Tarea a realizar: En el texto sobre Petra, ¿dónde compró ella el penthouse con sauna?

Bloque de texto:

»»

De su vida pasada, Petra recuerda prohibiciones y encierro. No poder usar falda y soportar regaños por salir a tomar un café con su mejor amigo.

—Todas esas chingaderas terminaron para mí hace 13 años y medio, cuando enterré a mi esposo —a los 65 años, Petra tiene robustas piernas, brazos fuertes y cabello color sangre—… ahí, donde yo esperé luto y pena, en mi corazón nació la liberación…

Tras el funeral puso a la venta la casa de su esposo en La Herradura, se adjudicó la herencia y compró un penthouse con sauna por San Jerónimo (en Tlacopac, muy cerca de la Marina Mercante) para dar inicio a su vida nueva: la de viuda, que para ella ha sido la forma más atrevida y sofisticada de ser soltera.

—Pero toda dicha debe venir con su dosis de tragedia, ¿no? Mi error fue pensar que en un piso 12 estaría ajena al Periférico… —Petra prende sus bocinas; suena “En los días de música triste” de Juan Cirerol (“recomendación de uno de mis jóvenes amigos”)—… poco después de que compré la casa, comenzaron a construir el segundo piso y luego otro segundo piso (el de la Supervía), uno pegado al otro.

Tras casi cualquier ventana de casa de Petra —desde el sillón de piel negra en la sala, desde las altas sillas con colchones de terciopelo azul en el comedor de caoba o desde la cama queen cubierta de una colcha morada rellena de plumas de ganso en el cuarto de invitados—, el mismo horrible panorama: columnas de cemento que sostienen anchas carreteras elevadas sobre puentes, túneles y 10 carriles de un bulevar con baches, salidas abruptas, letreros erráticos y símbolos incomprensibles que trazan el caos y la angustia arriba y abajo entre filas interminables de histéricos e inmóviles coches.

««

Entradas de datos extraídos:

»»

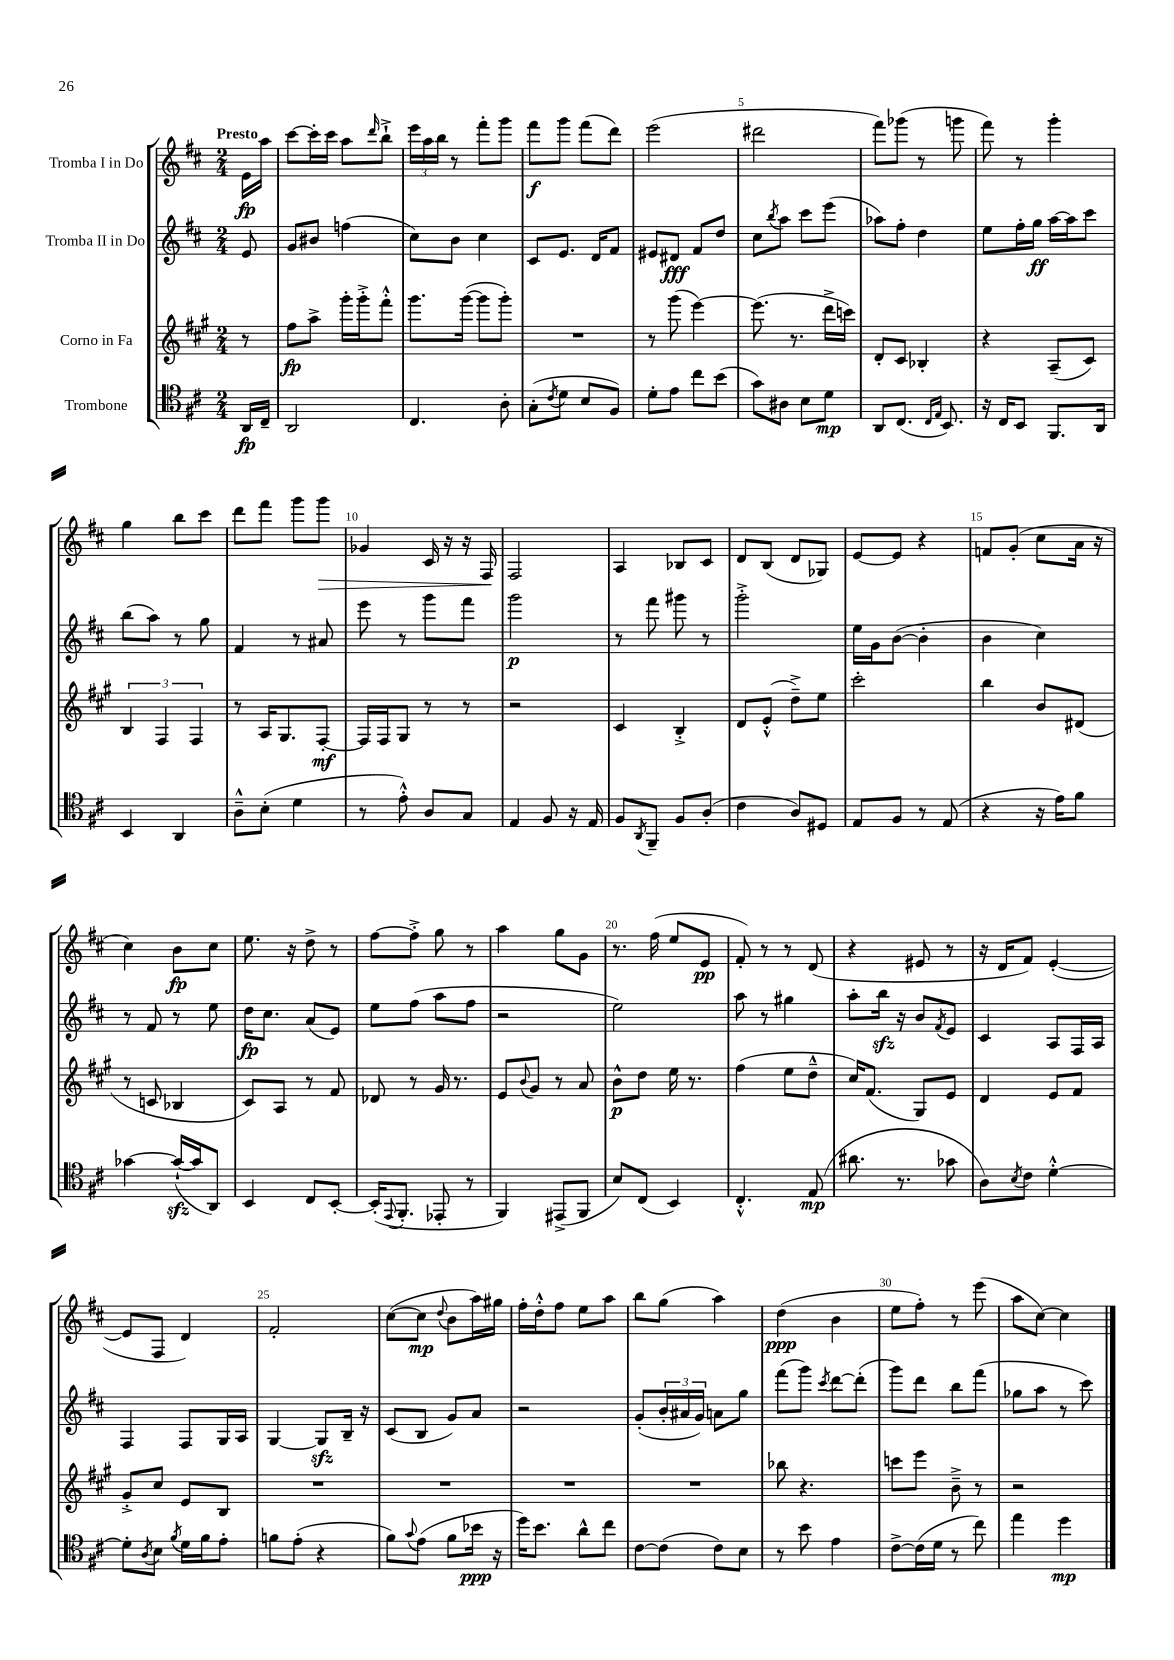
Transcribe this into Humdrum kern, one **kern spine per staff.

**kern	**kern	**kern	**kern
*staff4	*staff3	*staff2	*staff1
*clefC4	*clefG2	*clefG2	*clefG2
*k[f#c#]	*k[f#c#g#]	*k[f#c#]	*k[f#c#]
*M2/4	*M2/4	*M2/4	*M2/4
16AA	8r	8e	16e
16C#~	.	.	16aa
=	=	=	=
2AA	8ff#	8g	[8ccc#
.	8aa^	8b#	16ccc#']
.	.	.	16ccc#
.	16ggg#'	(4ff	8aa
.	16ggg#'^	.	.
.	.	.	16qqddd
.	8fff#'^^	.	8bb`^
=	=	=	=
4.C#	8.ggg#	8cc#)	24eee
.	.	.	24aa
.	.	.	24bb
.	.	8b	8r
.	([16ggg#	.	.
.	8ggg#]	4cc#	8fff#'
8A'	8ggg#')	.	8ggg
=	=	=	=
(8G'	2r	8c#	8fff#
8qc#	.	.	.
8d	.	8.e	8ggg
8B	.	.	(8fff#
.	.	16d	.
8F#)	.	8f#	8ddd)
=	=	=	=
8d'	8r	8e#	(2eee
8e	(8ggg#	8d#	.
8cc#	[4eee)	8f#	.
(8b	.	8dd	.
=	=	=	=
8g)	(8.eee]	8cc#	2ddd#
.	.	8qbb	.
8A#	.	8aa	.
.	8.r	.	.
8B	.	8ccc#	.
8d	16ddd^	(8eee	.
.	16ccc)	.	.
=	=	=	=
8AA	8d'	8aa-)	8fff#)
(8.C#	8c#	8ff#'	(8ggg-
.	4B-'	4dd	8r
16qqC#	.	.	.
16qqE	.	.	.
8.BB)	.	.	.
.	.	.	8ggg
=	=	=	=
16r	4r	8ee	8fff#)
16C#	.	.	.
8BB	.	16ff#'	8r
.	.	16gg	.
8.FF#	(8A~	[16aa	4ggg'
.	.	16aa]	.
.	8c#)	8ccc#	.
16AA	.	.	.
=	=	=	=
4BB	6B	(8bb	4gg
.	.	8aa)	.
.	6F#	.	.
4AA	.	8r	8bb
.	6F#	.	.
.	.	8gg	8ccc#
=	=	=	=
8A~^^	8r	4f#	8ddd
(8B'	16A	.	8fff#
.	8.G#	.	.
4d	.	8r	8ggg
.	[8F#'	8a#	8ggg
=	=	=	=
8r	16F#]	8eee	4g-
.	16F#	.	.
8e'^^)	8G#	8r	.
8A	8r	8ggg	16c#
.	.	.	16r
8G	8r	8fff#	16r
.	.	.	16F#
=	=	=	=
4E	2r	2ggg	2F#
8F#	.	.	.
16r	.	.	.
16E	.	.	.
=	=	=	=
8F#	4c#	8r	4A
8qAA	.	.	.
8FF#~	.	8fff#	.
8F#	4B'^	8ggg#	8B-
(8A'	.	8r	8c#
=	=	=	=
4c#	8d	2ggg'^	8d
.	(8e'^^	.	(8B
8A)	8dd~^)	.	8d
8D#	8ee	.	8G-)
=	=	=	=
8E	2ccc#'	16ee	[8e
.	.	16g	.
8F#	.	([8b	8e]
8r	.	4b']	4r
(8E	.	.	.
=	=	=	=
4r	4bb	4b	8f
.	.	.	(8g'
16r	8b	4cc#)	8cc#
16e)	.	.	.
8f#	(8d#	.	16a
.	.	.	16r
=	=	=	=
[4g-	8r	8r	4cc#)
.	8c	8f#	.
(16g-`_	4B-	8r	8b
16g-]	.	.	.
8AA)	.	8ee	8cc#
=	=	=	=
4BB	8c#)	16dd	8.ee
.	.	8.cc#	.
.	8A	.	.
.	.	.	16r
8C#	8r	(8a	8dd^
[8BB'	8f#	8e)	8r
=	=	=	=
(16BB']	8d-	8ee	[8ff#
8qqEE	.	.	.
8.FF#'	.	.	.
.	8r	(8ff#	8ff#'^]
8EE-'	16g#	8aa	8gg
.	8.r	.	.
8r	.	8ff#	8r
=	=	=	=
4FF#)	8e	2r	4aa
.	8qqb	.	.
.	8g#	.	.
(8EE#^	8r	.	8gg
8FF#	8a	.	8g
=	=	=	=
8B)	8b^^	2ee)	8.r
(8C#	8dd	.	.
.	.	.	(16ff#
4BB)	16ee	.	8ee
.	8.r	.	.
.	.	.	8e
=	=	=	=
4.C#'^^	(4ff#	8aa	8f#')
.	.	8r	8r
.	8ee	4gg#	8r
(8E	8dd~^^	.	(8d
=	=	=	=
8.a#	16cc#)	8aa'	4r
.	(8.f#	.	.
.	.	16bb	.
8.r	.	16r	.
.	8G#)	8b	8e#
.	.	8qf#	.
8g-	8e	8e	8r
=	=	=	=
8A)	4d	4c#	16r
.	.	.	16d
8qB	.	.	.
8c#	.	.	8f#)
[4d'^^	8e	8A	([4e'
.	8f#	16F#	.
.	.	16A	.
=	=	=	=
8d']	8g#'^	4F#	8e]
8qA	.	.	.
8B	8cc#	.	8F#
8qf#	.	.	.
16d	8e	8F#	4d)
16f#	.	.	.
8e'	8B	16G	.
.	.	16A	.
=	=	=	=
8f	2r	[4G	2f#'
(8e'	.	.	.
4r	.	8G]	.
.	.	16B~	.
.	.	16r	.
=	=	=	=
8f#)	2r	(8c#	([8cc#
8qqg	.	.	.
(8e	.	8B	8cc#]
.	.	.	8qqdd
8f#	.	8g)	8b
16b-	.	8a	16aa)
16r	.	.	16gg#
=	=	=	=
16dd)	2r	2r	16ff#'
8.b	.	.	16dd'^^
.	.	.	8ff#
8a^^	.	.	8ee
8cc#	.	.	8aa
=	=	=	=
[8c#	2r	(8g'	8bb
(8c#]	.	24b'	(8gg
.	.	24a#	.
.	.	24g)	.
8c#)	.	8a	4aa)
8B	.	8gg	.
=	=	=	=
8r	8bb-	(8fff#	(4dd
8b	4.r	8ggg)	.
.	.	8qccc#	.
4e	.	[8ddd	4b
.	.	(8ddd']	.
=	=	=	=
[8c#^	8ccc	8ggg)	8ee
(16c#]	8eee	8ddd	8ff#')
16d	.	.	.
8r	8b~^	8bb	8r
8cc#)	8r	(8fff#	(8eee
=	=	=	=
4ee	2r	8gg-	8aa
.	.	8aa	[8cc#)
4dd	.	8r	4cc#]
.	.	8ccc#)	.
==	==	==	==
*-	*-	*-	*-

««

Resultado: Por San Jerónimo, en Tlacopac, muy cerca de la Marina Mercante.